Here is an example pw:api log with a simple test with 1 worker:

test.describe('Azure Pipelines test suite', () => {
    test.use({ storageState: 'state.json' });
    test("that all cards are present", async ({ page, context }) => {
        await page.goto('https://myapp.application.fi/company/12345/100/as12d3/app/home');
Running 3 tests using 1 worker
  pw:api => browserType.launch started +0ms
  pw:api <= browserType.launch succeeded +418ms
  pw:api => browser.newContext started +4ms
  pw:api navigating to "https://myapp.application.fi/", waiting until "load" +165ms
  pw:api   "commit" event fired +21ms
  pw:api   navigated to "https://myapp.application.fi/" +0ms
  pw:api   "load" event fired +2ms
  pw:api   "domcontentloaded" event fired +1ms
  pw:api <= browser.newContext succeeded +25ms
  pw:api => browserContext.newPage started +6ms
  pw:api <= browserContext.newPage succeeded +108ms
  pw:api => page.goto started +3ms
  pw:api navigating to "https://myapp.application.fi/company/12345/100/as12d3/app/home", waiting until "load" +1ms
  pw:api <= page.goto failed +3s
  pw:api => page.screenshot started +3ms
  pw:api taking page screenshot +1ms
  pw:api   "commit" event fired +74ms
  pw:api   navigated to "chrome-error://chromewebdata/" +0ms
  pw:api   "load" event fired +2ms
  pw:api   "domcontentloaded" event fired +0ms
  pw:api <= page.screenshot succeeded +98ms
Wilhop commented 2 years ago

One additional finding: The same test "plainLogin.spec.ts" works when it is run the first time -> 1st time test succeeds When the same test is run again the second time, it will fail with -> 2nd time test fails with ERR_CONNECTION_RESET

Here is the part of azure-pipelines.yml where the first test run succeeds and the second one will fail

      # Succeeds
    - task: CmdLine@2
      displayName: 'Run the tests 1 and set environment variable CI=true'
      inputs:
        script: 'set CI=true && set DEBUG=pw:api && npx playwright test ./login/plainLogin.spec.ts'

    - publish: $(System.DefaultWorkingDirectory)/state.json
      displayName: 'Publish cached login data as state.json artifact'
      artifact: state-json
      condition: succeededOrFailed()

      # Fails
    - task: CmdLine@2
      displayName: 'Run the tests again and set environment variable CI=true'
      inputs:
        script: 'set CI=true && set DEBUG=pw:api && npx playwright test ./login/plainLogin.spec.ts'
Wilhop commented 2 years ago

I tested the same workflows in the same URL with Cypress, and I didn't face any network issues there. Is there something in the way Playwright communicates that we could investigate?

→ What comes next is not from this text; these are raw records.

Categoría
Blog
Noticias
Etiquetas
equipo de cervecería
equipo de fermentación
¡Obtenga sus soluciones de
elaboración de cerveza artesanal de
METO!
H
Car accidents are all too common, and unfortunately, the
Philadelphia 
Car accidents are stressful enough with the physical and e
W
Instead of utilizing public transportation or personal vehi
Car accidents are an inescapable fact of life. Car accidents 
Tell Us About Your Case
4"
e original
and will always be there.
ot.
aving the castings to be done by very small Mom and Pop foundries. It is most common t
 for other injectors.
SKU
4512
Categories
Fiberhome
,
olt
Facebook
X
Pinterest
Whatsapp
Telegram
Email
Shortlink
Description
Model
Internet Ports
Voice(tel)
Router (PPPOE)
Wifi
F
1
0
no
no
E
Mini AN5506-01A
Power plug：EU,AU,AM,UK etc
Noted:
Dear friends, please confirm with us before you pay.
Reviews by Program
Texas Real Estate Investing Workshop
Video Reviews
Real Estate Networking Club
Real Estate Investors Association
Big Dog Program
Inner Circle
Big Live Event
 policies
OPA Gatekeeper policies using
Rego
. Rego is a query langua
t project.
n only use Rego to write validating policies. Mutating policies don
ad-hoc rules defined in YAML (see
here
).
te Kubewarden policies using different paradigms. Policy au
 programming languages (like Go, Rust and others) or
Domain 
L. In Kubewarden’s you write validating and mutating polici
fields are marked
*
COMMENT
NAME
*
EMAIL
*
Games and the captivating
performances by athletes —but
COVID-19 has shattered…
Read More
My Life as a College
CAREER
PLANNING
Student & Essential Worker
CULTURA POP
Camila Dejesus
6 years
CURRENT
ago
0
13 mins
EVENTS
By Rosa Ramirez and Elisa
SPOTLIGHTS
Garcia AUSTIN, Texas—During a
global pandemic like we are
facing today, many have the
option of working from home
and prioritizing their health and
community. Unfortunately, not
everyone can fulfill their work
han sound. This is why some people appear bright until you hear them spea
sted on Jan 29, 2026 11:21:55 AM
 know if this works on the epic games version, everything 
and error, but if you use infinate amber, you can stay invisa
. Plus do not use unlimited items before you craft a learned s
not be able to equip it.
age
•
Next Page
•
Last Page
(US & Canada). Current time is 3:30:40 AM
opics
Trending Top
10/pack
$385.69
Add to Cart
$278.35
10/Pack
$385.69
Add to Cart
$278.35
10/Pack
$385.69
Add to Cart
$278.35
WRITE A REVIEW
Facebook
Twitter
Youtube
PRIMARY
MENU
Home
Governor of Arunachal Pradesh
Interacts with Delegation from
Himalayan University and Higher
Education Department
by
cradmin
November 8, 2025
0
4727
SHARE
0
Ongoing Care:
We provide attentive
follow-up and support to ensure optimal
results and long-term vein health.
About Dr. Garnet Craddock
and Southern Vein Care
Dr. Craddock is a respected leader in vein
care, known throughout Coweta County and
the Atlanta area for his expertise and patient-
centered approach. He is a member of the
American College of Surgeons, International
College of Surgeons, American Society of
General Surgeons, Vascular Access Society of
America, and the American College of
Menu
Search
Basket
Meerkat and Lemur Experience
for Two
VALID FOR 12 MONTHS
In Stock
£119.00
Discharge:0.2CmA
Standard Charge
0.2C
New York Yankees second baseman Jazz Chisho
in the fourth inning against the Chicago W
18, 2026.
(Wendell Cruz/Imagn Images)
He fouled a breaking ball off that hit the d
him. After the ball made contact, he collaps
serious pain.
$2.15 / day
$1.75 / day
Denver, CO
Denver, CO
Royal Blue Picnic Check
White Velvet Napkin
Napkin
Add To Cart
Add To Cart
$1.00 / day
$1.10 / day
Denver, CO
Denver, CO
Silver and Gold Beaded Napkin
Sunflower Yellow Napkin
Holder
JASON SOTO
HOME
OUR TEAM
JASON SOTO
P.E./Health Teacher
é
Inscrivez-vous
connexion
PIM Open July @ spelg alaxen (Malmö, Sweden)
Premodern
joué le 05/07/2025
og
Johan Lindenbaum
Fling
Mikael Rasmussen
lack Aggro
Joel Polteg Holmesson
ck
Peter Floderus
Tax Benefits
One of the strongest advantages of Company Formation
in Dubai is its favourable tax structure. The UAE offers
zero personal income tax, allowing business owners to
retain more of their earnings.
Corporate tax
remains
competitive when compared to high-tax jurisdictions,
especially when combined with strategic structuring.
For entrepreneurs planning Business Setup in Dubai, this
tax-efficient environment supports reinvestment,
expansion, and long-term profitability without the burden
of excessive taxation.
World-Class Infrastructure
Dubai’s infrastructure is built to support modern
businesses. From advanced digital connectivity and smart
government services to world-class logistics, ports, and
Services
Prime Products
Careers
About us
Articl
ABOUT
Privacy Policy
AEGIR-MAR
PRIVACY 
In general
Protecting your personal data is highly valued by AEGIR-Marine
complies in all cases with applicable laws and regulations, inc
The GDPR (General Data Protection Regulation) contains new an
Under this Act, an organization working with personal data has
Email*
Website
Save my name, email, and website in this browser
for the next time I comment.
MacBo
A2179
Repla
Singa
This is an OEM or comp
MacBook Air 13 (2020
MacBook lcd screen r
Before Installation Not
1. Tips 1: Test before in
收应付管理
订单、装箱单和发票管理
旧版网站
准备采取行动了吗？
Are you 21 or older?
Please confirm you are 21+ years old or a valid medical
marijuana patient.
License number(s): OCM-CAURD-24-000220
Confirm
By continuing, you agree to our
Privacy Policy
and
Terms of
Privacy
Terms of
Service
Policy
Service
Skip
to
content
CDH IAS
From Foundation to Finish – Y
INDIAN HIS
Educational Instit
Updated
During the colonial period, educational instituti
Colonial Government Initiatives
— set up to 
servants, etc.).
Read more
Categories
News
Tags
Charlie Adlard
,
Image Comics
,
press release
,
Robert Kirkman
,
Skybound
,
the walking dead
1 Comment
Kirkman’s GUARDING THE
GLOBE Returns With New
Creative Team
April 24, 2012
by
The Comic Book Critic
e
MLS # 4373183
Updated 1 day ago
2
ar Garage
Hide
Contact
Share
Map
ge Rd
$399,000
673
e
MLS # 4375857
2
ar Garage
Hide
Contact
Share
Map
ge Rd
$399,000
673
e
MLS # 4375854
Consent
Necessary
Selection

Wilhop commented 2 years ago

We managed to get rid of the error messages by moving the test environment to Azure. I'm unsure of the real reason for the errors, because the same address worked with other test automation frameworks. Eg. same tests with Cypress worked just fine.

I'm guessing the errors come from a combination of Playwright + Server side firewall configuration. We're still checking if we can find out from the server's side what is the root cause of this.

marclilja commented 1 year ago

I have had the exact same issues in Azure Pipelines with both Playwright and Cypress for a long time when running tests against our test environment (production working fine). Both hosted on Azure Container Apps. We eventually saw the same issues locally when accessing the site through VPN. In front of the servers we use Azure Front Door with caching enabled and a WAF. We concluded that the WAF was not the problem and eventually got our tests working by bypassing the cache. We do not yet understand why the cache is a problem though, it does work with the cache in the production environment.